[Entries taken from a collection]
- Opening Delimiter -
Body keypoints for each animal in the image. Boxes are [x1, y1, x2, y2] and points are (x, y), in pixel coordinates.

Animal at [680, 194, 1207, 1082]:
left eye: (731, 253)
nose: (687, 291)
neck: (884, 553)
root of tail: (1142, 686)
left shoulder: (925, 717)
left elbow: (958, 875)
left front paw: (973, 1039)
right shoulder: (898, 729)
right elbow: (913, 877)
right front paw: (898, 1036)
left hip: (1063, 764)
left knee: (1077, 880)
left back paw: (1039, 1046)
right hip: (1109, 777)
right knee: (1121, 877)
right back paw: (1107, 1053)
- Closing Delimiter -
- Opening Delimiter -
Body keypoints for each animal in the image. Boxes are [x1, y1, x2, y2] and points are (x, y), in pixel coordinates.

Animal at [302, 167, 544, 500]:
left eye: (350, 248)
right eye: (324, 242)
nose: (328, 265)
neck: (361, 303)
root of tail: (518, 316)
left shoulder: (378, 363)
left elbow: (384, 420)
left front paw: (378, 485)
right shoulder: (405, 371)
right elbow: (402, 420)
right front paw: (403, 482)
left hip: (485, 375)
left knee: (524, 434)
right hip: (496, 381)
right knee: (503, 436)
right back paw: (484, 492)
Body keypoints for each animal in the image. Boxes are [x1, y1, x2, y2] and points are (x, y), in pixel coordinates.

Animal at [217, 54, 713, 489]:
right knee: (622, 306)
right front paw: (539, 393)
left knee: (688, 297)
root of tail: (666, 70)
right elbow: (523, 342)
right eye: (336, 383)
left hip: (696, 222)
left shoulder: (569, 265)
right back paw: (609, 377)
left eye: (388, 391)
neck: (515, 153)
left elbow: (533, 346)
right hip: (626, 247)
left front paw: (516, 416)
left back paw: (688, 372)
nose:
- Closing Delimiter -
The answer is every line in the data where the word "tail" appears.

root of tail: (1142, 686)
root of tail: (518, 316)
root of tail: (666, 70)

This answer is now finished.